Marlow (previously Great Marlow or Chipping Marlow) is a town on the very southern tip of Buckinghamshire, England. It is located on the River Thames, four miles south of High Wycombe, and four miles north west of Maidenhead.

The town name is Anglo Saxon in origin, and means 'land remaining after the draining of a pool'. In the Domesday Book in 1086 it was recorded as Merlaue, though previously it was known as Merelafan.

Marlow has been an important town for many years. This is because of its location on the River Thames: a major trade route from London. It has had its own market since 1324 at the latest, and as early as 1299 the town had its own Member of Parliament.

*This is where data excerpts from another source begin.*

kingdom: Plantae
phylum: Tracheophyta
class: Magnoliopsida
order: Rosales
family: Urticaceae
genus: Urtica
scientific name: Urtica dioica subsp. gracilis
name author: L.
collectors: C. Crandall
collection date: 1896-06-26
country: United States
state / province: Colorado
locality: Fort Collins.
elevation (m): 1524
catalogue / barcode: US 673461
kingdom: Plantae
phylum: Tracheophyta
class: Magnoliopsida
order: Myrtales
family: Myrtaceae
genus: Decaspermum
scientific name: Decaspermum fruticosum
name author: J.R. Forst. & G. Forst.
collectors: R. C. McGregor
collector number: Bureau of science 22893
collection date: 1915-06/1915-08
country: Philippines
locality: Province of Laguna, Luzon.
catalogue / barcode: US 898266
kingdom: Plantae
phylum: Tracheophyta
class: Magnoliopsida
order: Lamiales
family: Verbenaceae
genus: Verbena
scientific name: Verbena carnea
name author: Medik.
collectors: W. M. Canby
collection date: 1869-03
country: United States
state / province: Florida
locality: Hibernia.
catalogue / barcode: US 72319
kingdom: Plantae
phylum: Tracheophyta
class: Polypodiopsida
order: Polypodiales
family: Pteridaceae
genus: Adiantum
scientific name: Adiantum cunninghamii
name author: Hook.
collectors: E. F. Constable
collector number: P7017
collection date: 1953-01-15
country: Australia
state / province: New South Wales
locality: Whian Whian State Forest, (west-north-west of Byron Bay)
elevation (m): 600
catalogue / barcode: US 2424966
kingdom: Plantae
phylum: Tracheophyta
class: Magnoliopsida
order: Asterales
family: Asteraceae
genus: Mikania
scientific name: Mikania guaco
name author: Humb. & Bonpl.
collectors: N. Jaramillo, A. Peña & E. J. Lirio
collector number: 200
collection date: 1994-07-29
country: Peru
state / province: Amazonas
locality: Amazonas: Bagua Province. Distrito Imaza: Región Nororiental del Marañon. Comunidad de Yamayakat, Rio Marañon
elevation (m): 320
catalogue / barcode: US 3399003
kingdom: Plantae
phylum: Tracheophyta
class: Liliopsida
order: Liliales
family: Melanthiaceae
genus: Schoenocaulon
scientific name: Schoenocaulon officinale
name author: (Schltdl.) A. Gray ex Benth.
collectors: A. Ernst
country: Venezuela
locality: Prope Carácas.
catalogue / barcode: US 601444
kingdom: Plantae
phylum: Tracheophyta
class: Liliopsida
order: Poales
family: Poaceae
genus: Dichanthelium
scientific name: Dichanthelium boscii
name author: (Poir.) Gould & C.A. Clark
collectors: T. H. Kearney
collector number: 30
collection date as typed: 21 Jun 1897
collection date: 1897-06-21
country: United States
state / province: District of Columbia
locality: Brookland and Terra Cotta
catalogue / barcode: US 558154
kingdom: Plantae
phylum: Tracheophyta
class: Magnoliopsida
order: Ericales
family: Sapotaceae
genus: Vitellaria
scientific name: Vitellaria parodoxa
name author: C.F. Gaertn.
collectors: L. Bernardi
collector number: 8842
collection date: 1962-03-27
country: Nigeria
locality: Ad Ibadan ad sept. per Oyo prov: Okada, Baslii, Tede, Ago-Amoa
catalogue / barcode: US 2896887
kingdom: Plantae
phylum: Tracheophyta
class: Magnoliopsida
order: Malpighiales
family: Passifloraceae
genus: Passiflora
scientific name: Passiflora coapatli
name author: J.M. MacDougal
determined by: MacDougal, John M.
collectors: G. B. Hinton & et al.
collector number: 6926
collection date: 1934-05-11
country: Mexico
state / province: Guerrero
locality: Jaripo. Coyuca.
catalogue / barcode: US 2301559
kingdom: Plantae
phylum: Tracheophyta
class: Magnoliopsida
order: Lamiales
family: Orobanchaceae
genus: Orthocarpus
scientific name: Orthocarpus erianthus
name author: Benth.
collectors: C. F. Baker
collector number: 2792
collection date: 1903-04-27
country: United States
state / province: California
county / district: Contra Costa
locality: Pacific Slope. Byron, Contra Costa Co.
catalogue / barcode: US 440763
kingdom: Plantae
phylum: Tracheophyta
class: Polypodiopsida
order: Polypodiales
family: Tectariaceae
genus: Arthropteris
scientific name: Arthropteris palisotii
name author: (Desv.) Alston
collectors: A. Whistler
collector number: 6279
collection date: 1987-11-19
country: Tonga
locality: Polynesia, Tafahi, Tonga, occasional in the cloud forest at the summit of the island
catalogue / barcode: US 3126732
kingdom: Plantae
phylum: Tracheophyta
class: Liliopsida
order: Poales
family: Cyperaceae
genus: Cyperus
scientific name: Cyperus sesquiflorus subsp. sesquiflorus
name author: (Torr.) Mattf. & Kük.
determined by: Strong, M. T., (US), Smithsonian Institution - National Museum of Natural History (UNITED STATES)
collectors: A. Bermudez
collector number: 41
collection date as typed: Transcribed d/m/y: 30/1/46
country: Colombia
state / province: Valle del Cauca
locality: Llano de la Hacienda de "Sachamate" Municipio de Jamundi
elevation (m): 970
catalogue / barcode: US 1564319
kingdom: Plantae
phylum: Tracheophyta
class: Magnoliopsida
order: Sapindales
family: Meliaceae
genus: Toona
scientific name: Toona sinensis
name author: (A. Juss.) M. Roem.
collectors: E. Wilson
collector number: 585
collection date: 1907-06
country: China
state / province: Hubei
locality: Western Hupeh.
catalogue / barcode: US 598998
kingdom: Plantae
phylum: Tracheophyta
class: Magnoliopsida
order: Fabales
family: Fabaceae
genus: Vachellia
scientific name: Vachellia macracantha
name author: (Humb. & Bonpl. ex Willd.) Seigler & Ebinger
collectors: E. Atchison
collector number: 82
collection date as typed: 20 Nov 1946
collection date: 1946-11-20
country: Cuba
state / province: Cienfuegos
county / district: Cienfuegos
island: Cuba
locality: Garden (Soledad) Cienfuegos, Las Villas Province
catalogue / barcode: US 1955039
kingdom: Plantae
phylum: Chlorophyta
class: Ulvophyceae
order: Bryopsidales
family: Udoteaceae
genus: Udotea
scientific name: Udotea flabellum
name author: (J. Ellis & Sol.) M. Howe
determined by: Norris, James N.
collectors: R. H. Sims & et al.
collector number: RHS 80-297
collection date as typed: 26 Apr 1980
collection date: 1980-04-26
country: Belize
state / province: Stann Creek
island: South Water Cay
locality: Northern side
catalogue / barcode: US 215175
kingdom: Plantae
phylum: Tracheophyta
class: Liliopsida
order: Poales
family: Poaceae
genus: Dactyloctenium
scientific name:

There has been a bridge over the Thames at Marlow since the reign of King Edward III. The current bridge is a suspension bridge, designed by William Tierney Clark in 1832, and was a prototype for the nearly identical but larger Széchenyi Chain Bridge across the River Danube in Budapest.

The Royal Military College, now based at Sandhurst in Surrey was also once located in this town. Notable residents of the town have included Mary Shelley (who wrote Frankenstein there), Percy Bysshe Shelley, T. S. Eliot, Jerome K. Jerome and General George Higginson.

Today the town hosts a regular regatta, and is the location of one of the Thames's locks.

Marlow is adjoined by Little Marlow via the Little Marlow Road and to Bourne End by the same road. Nearby is Cookham Dean, famous for its Cricket Pitch and the fact that Led Zeppelin recorded Travellin' River side Blues there in the 90's.